EXCERPT.
——

Tsunami early warning systems monitoring the Indian Ocean were not well developed prior to the occurrence of destructive Indian Ocean tsunami in December 2004. Furthermore, emergency communication systems failed and coastal populations and tourists were not educated and prepared to respond appropriately to tsunami warnings and calls for evacuations.

As a result, all countries failed to respond effectively to the tsunami. Some of the countries affected by the tsunami had tsunami early warning systems monitoring their Pacific shores where the greatest threat was perceived. It was obvious that there was an urgent need to establish Tsunami Early Warning Systems (TEWS) in the Indian Ocean and Southeast Asia to significantly reduce the risk of future loss of lives, assets and livelihoods. Thus, IOC UNESCO together with WMO quickly identified national focal points and national centres to operate on a 24/7 basis for tsunami early warning. The Intergovernmental Coordination Group (ICG) for the Indian Ocean Tsunami Warning and Mitigation System (IOTWS) was formed in 2005, with secretariat support provided by IOC UNESCO.2 Six meetings have been held to date, the most recent in April 2009. The Intergovernmental Coordination Group for the Pacific Tsunami Warning and Mitigation System (ICG/PTWS) includes countries bordering the Pacific and marginal seas.3 The ICG/PTWS was established in 1968 and coordinates international tsunami mitigation activities, including the dissemination of timely tsunami warnings, watches, and advisory bulletins throughout the Pacific.

——

WHAT NEEDS TO BE DONE.
Continue the passage on tsunami early warning systems in the Indian Ocean and the Pacific, starting after its final sentence.

DATA ENTRIES.
——

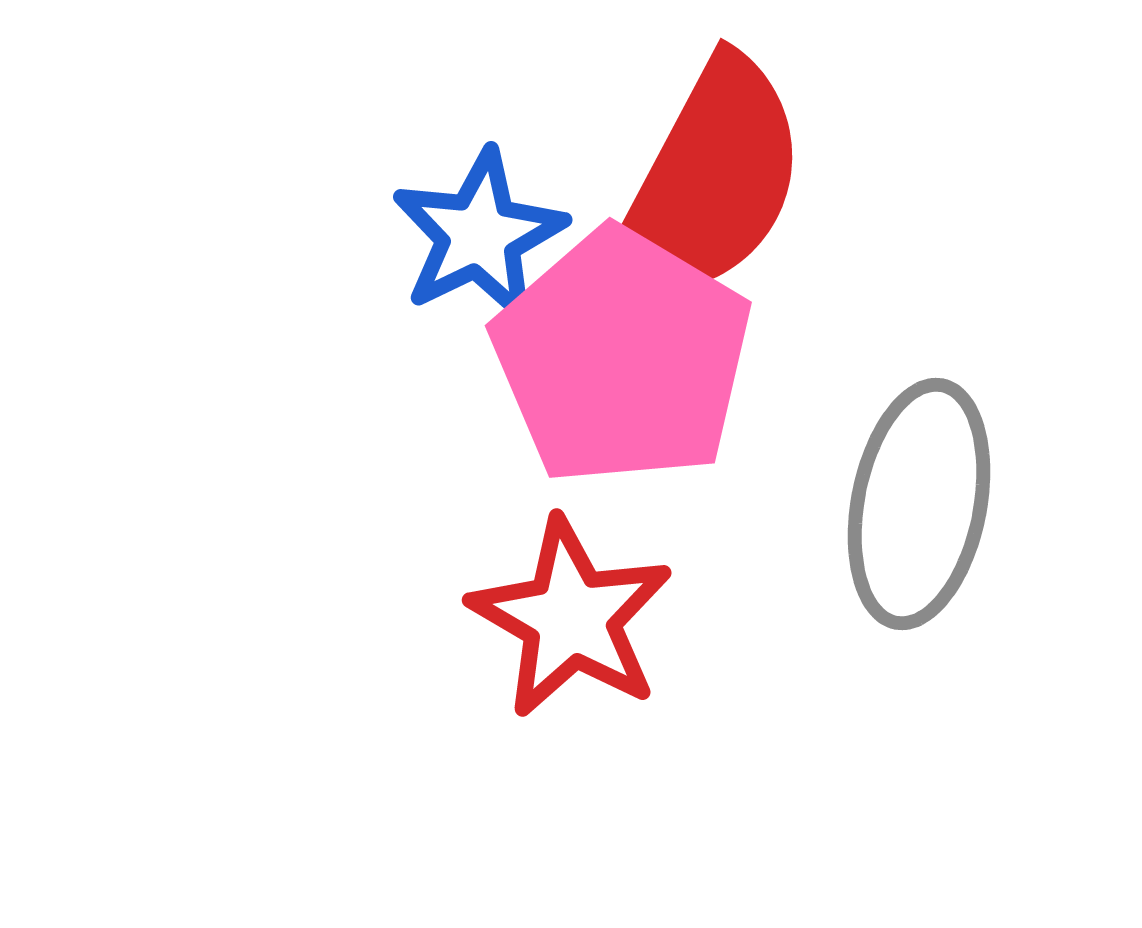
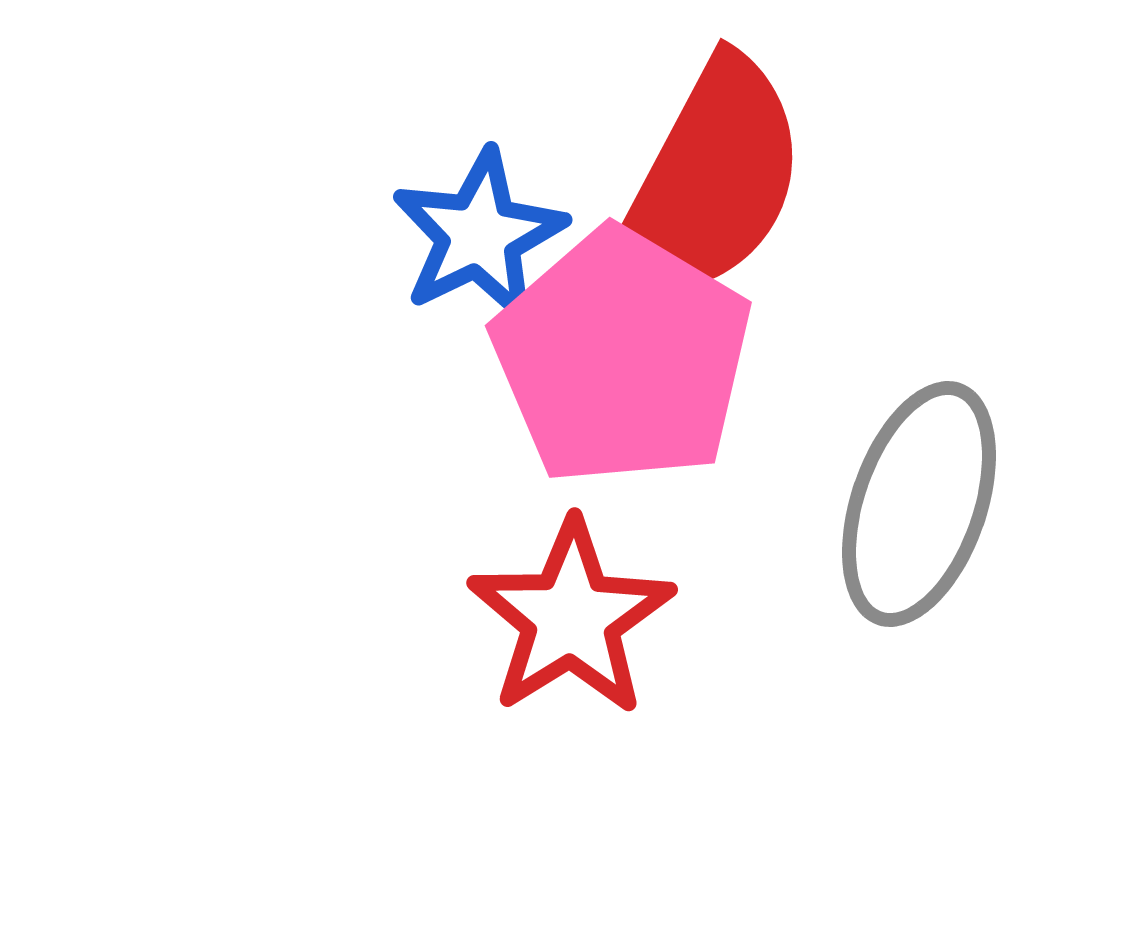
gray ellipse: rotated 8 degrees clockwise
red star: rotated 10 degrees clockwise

——

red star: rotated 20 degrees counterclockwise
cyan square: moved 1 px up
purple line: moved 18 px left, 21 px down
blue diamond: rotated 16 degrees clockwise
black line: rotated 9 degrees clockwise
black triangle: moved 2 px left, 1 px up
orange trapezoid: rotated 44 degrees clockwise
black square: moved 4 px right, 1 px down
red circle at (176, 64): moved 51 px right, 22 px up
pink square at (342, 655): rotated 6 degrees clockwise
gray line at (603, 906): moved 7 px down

——

OUTPUT.
At the outset of TEWS development, several challenges and limitations emerged. For example, capacities of countries for the establishment of national TEWS differed significantly. In some countries, like India, Indonesia, Malaysia and Thailand, networks of seismological stations and tide gauges were established quickly. These were ultimately configured for TEWS as well.

On the other hand, countries such as Myanmar and Cambodia did not possess systematic seismic and tidal observations.

In 2005, members of IOC UNESCO held several rounds of international negotiation and finally reached consensus4 on building a distributed, interconnected tsunami warning system. An Interim Advisory Service was set up for the Indian Ocean involving the provision of tsunami advisories and watch information from Pacific Tsunami Warning Center (PTWC) in Honolulu and Japan Meteorological Agency (JMA) in Tokyo directly to the National Tsunami Warning Centres (NTWC) of the ICG/IOTWS Member States. Eventually, this responsibility is planned to be taken over by a number of Regional Tsunami Watch Providers (RTWPs) located in the Indian Ocean region. At the national level, each ICG/IOTWS Member State is responsible

2 ICG/IOTWS Member States: Australia, Bangladesh, Comoros, Djibouti, France, India, Indonesia, Iran, Kenya, Madagascar, Malaysia, Maldives, Mauritius, Mozambique, Myanmar, Oman, Pakistan, Seychelles, Singapore, Somalia, South Africa, Sri Lanka, Tanzania, Thailand, Timor-Leste, United Arab Emirates, United Kingdom and Yemen.

3 ICG/PTWS Member States: Australia, Canada, Chile, China, Colombia, Cook Islands, Costa Rica, Democratic People’s Republic of Korea, Ecuador, El Salvador, Fiji, France, Guatemala, Indonesia, Japan, Malaysia, Mexico, New Zealand, Nicaragua, Niue, Panama, Papua New Guinea, Peru, Philippines, Republic of Korea, Russian Federation, Samoa, Singapore, Thailand, Tonga, Tuvalu (provisional), United States of America and Viet Nam.

4 IOC UNESCO Resolution XXIII-12.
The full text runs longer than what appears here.